Ohio’s Republican secretary of state, Frank LaRose, pleaded for “patience” from the public. “We’ve gotten accustomed to this idea that by the middle of the evening of election night, we’re going to know all the results,” LaRose said Wednesday at a forum on voting hosted by the Bipartisan Policy Center. “Election night reporting may take a little longer” this year, he warned.
Delayed results are common in a few states where elections are already conducted largely by mail. But a presidential election hasn’t been left in limbo since 2000, when ballot irregularities in Florida led to weeks of chaos and court fights.
Trump has disparaged mail-in voting as fraudulent and has claimed that widespread mail balloting will lead to a “rigged” election.

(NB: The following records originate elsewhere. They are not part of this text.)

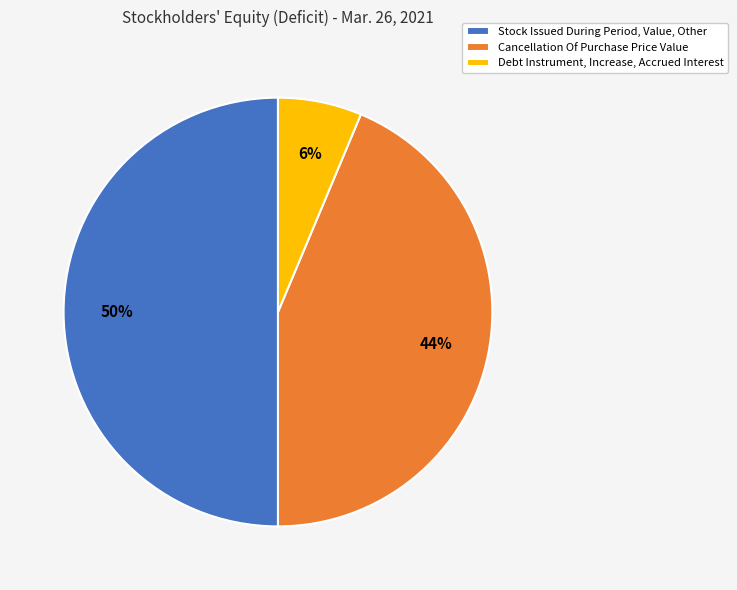

Rank the categories by value from highest to lowest.

Stock Issued During Period, Value, Other, Cancellation Of Purchase Price Value, Debt Instrument, Increase, Accrued Interest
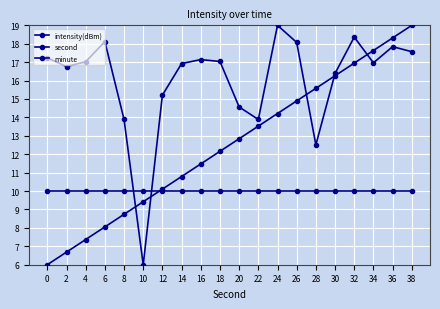

Is the value of second at 12 greater than the value of intensity(dBm) at 22?

No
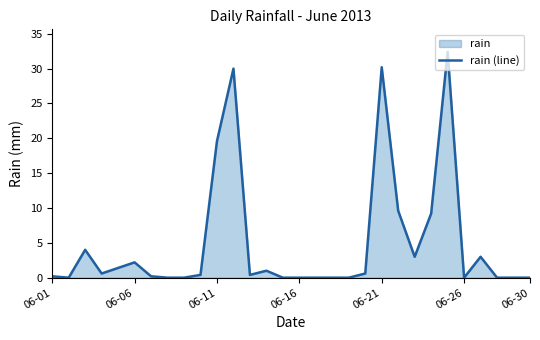

Where is the data nearest to the value 16?

06-11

Meanwhile, some liberal operatives, lawyers, and even the Democratic presidential nominee have grown increasingly vocal with conspiracy theories that Trump will try to steal the election.
Joe Biden recently said he thinks Trump may use his office to intervene: “Mark my words, I think he is going to try to kick back the election somehow, come up with some rationale why it can’t be held.”
Trump campaign spokesman Ken Farnaso called the accusation “another unsubstantiated creation of the liberal conspiracy theory machine.”
Trump said last year in an interview that he would accept the results of the 2020 election.
As voters look for a safer alternative to in-person voting, election officials from both parties have promoted mail-in and absentee voting options, and requests for mail ballots have surged in the primaries.
Many states expect to be scrambling to process millions more in November.